The D&D editors will sometimes repeat a rule where it's relevant, which is referred to as "helper text". It's not always actually helpful, though -- awkward or haphazard helper text can make a rule look like it means something other than what it really means. Jeremy Crawford has spoken in the past about this being a source of errata that doesn't actually change any rules, but clarifies things by striking the "unhelpful helper text".

Editing isn't simple or straightforward. If it were me, I'd have suggested that the true seeing spell ought to list off all the things Truesight does, then add the note about secret doors, which prevents the player from having to go check the index and look up a different page to find out what "truesight" means. But adding a few more lines of text to a page isn't an easy call to make in a book that's already overstuffed.
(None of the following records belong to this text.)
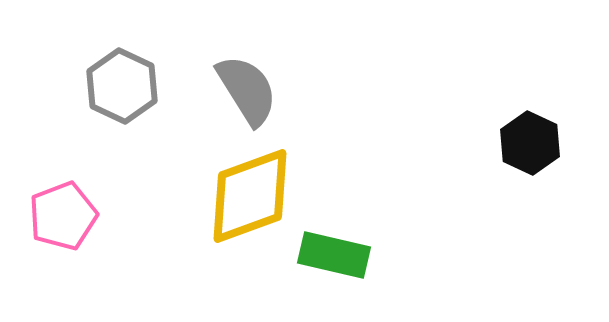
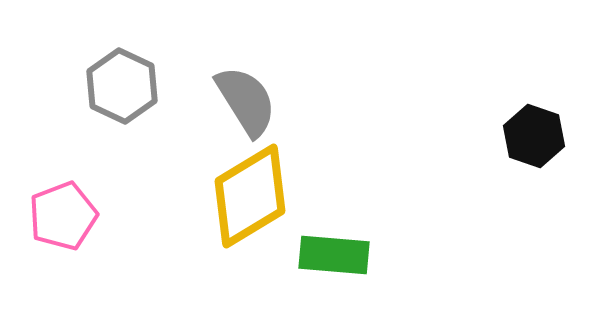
gray semicircle: moved 1 px left, 11 px down
black hexagon: moved 4 px right, 7 px up; rotated 6 degrees counterclockwise
yellow diamond: rotated 11 degrees counterclockwise
green rectangle: rotated 8 degrees counterclockwise
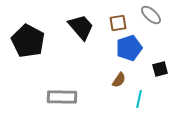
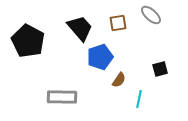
black trapezoid: moved 1 px left, 1 px down
blue pentagon: moved 29 px left, 9 px down
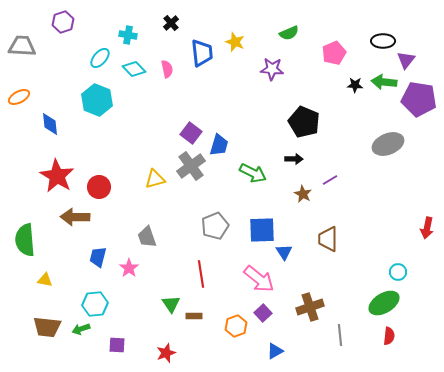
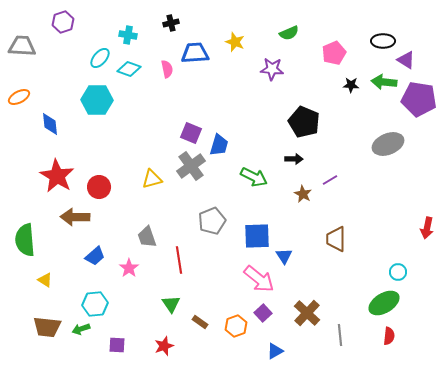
black cross at (171, 23): rotated 28 degrees clockwise
blue trapezoid at (202, 53): moved 7 px left; rotated 88 degrees counterclockwise
purple triangle at (406, 60): rotated 36 degrees counterclockwise
cyan diamond at (134, 69): moved 5 px left; rotated 25 degrees counterclockwise
black star at (355, 85): moved 4 px left
cyan hexagon at (97, 100): rotated 20 degrees counterclockwise
purple square at (191, 133): rotated 15 degrees counterclockwise
green arrow at (253, 173): moved 1 px right, 4 px down
yellow triangle at (155, 179): moved 3 px left
gray pentagon at (215, 226): moved 3 px left, 5 px up
blue square at (262, 230): moved 5 px left, 6 px down
brown trapezoid at (328, 239): moved 8 px right
blue triangle at (284, 252): moved 4 px down
blue trapezoid at (98, 257): moved 3 px left, 1 px up; rotated 145 degrees counterclockwise
red line at (201, 274): moved 22 px left, 14 px up
yellow triangle at (45, 280): rotated 21 degrees clockwise
brown cross at (310, 307): moved 3 px left, 6 px down; rotated 28 degrees counterclockwise
brown rectangle at (194, 316): moved 6 px right, 6 px down; rotated 35 degrees clockwise
red star at (166, 353): moved 2 px left, 7 px up
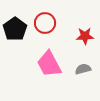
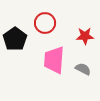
black pentagon: moved 10 px down
pink trapezoid: moved 5 px right, 4 px up; rotated 32 degrees clockwise
gray semicircle: rotated 42 degrees clockwise
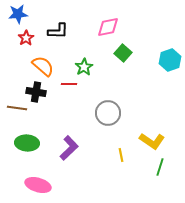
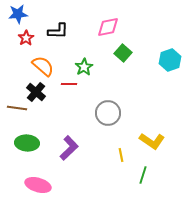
black cross: rotated 30 degrees clockwise
green line: moved 17 px left, 8 px down
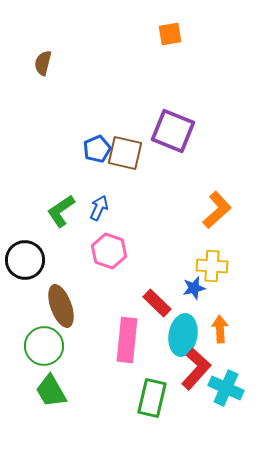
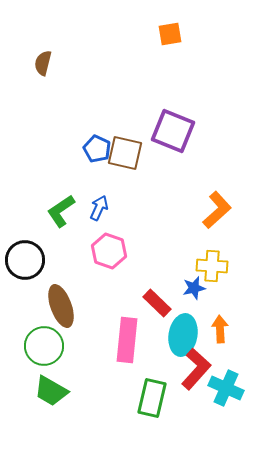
blue pentagon: rotated 24 degrees counterclockwise
green trapezoid: rotated 30 degrees counterclockwise
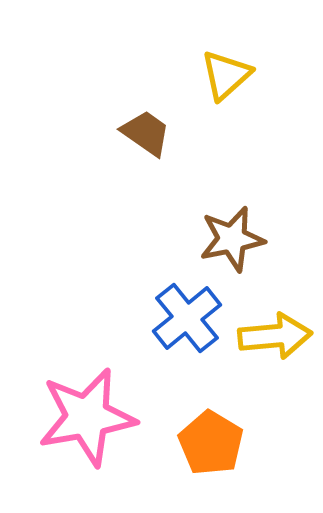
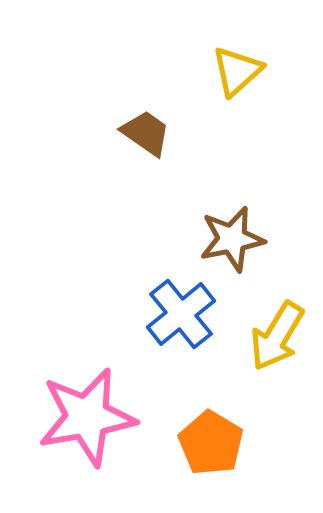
yellow triangle: moved 11 px right, 4 px up
blue cross: moved 6 px left, 4 px up
yellow arrow: moved 2 px right; rotated 126 degrees clockwise
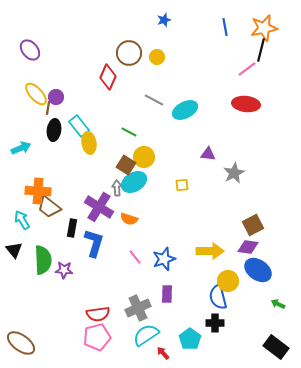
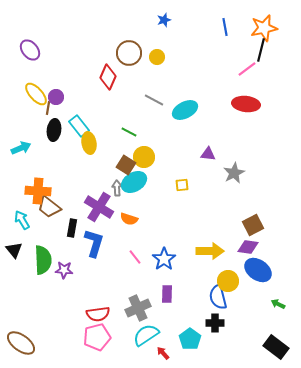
blue star at (164, 259): rotated 15 degrees counterclockwise
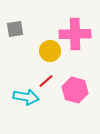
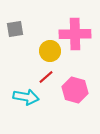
red line: moved 4 px up
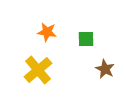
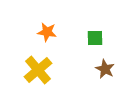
green square: moved 9 px right, 1 px up
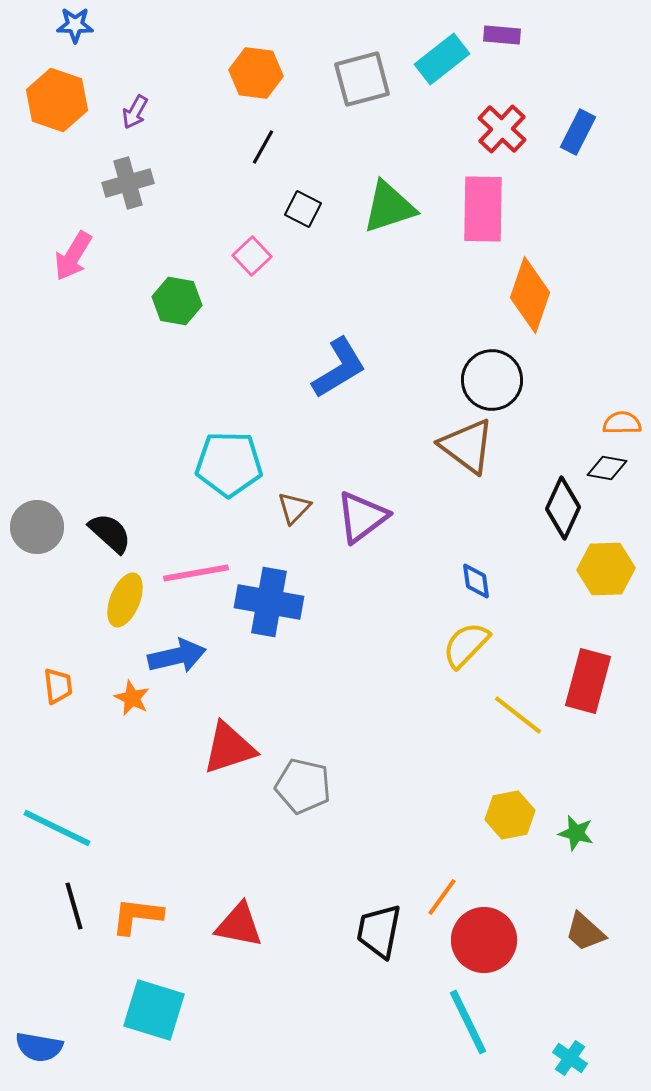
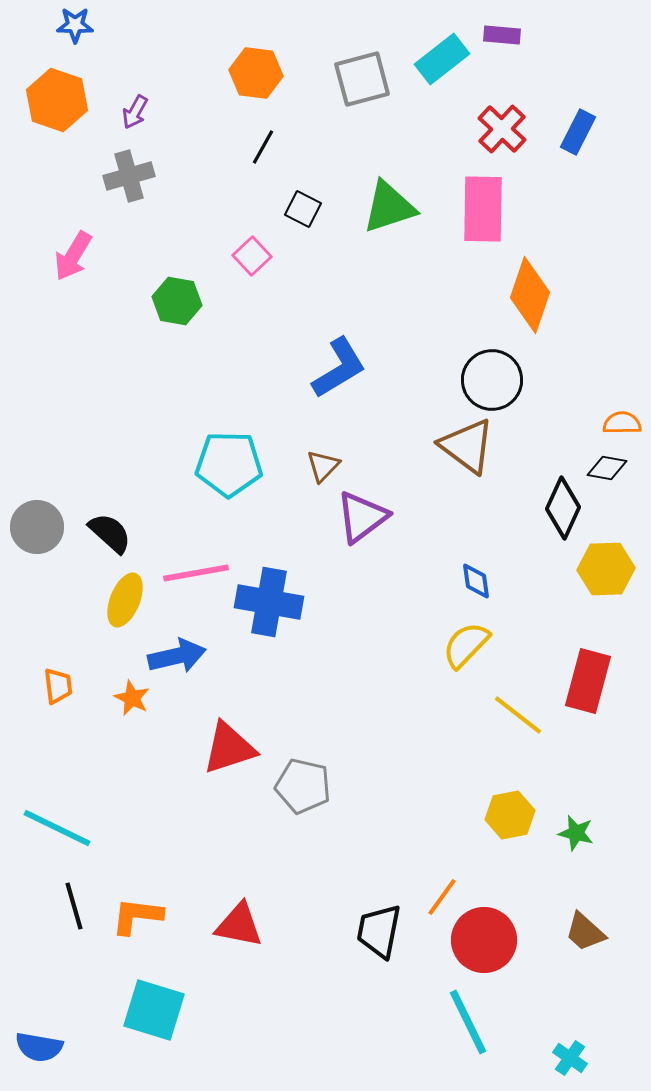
gray cross at (128, 183): moved 1 px right, 7 px up
brown triangle at (294, 508): moved 29 px right, 42 px up
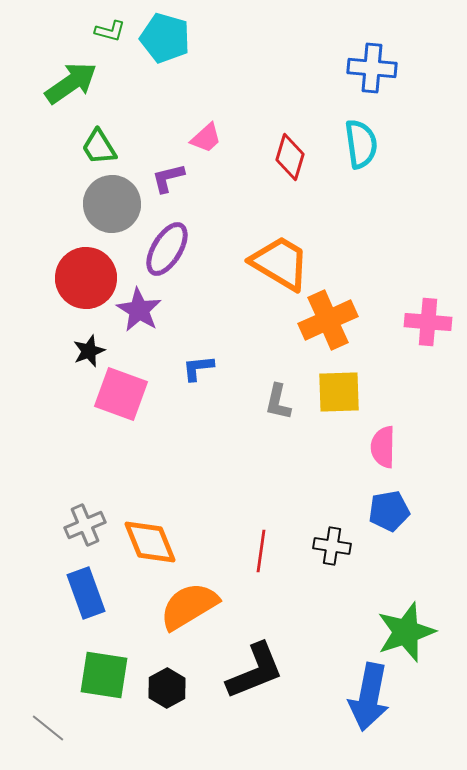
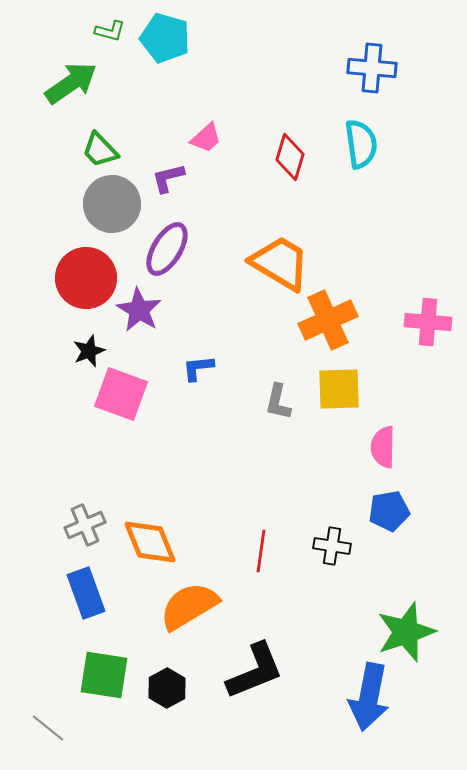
green trapezoid: moved 1 px right, 3 px down; rotated 12 degrees counterclockwise
yellow square: moved 3 px up
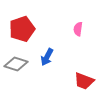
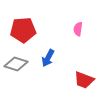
red pentagon: moved 1 px right, 1 px down; rotated 15 degrees clockwise
blue arrow: moved 1 px right, 1 px down
red trapezoid: moved 1 px up
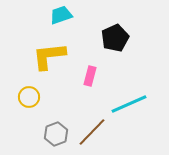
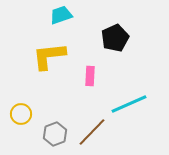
pink rectangle: rotated 12 degrees counterclockwise
yellow circle: moved 8 px left, 17 px down
gray hexagon: moved 1 px left
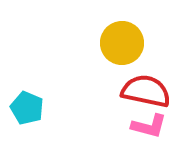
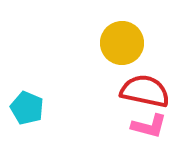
red semicircle: moved 1 px left
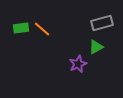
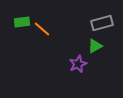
green rectangle: moved 1 px right, 6 px up
green triangle: moved 1 px left, 1 px up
Actually, this might simply be an artifact of the development process. It's entirely possible that truesight did not originally allow ethereal vision, so that was in fact an add-on effect unique to the spell, but then truesight got edited to add the ethereal vision as a base effect and nobody noticed the spell text had become redundant.

• I think there’s a Sage Advice Q in the compendium that talks about unhelpful helper text, might be valuable to quote that here as an official example. (If it exists and I didn’t just make that up.) Feb 10 at 14:56
• I just checked and I think I just made that up. Feb 10 at 14:57
• Also known as “reminder text” in Wizards’ other product. Feb 10 at 15:40
• The only place I know of that actually talks about unhelpful helper text was a Dragon+ episode. Feb 10 at 20:00
• @ThomasMarkov: I'm pretty sure Crawford mentioned that phrasing ("unhelpful helper text") in the Dragon+ stream/video where he discussed the 2018 errata. (It might be this video? Haven't watched it to check.)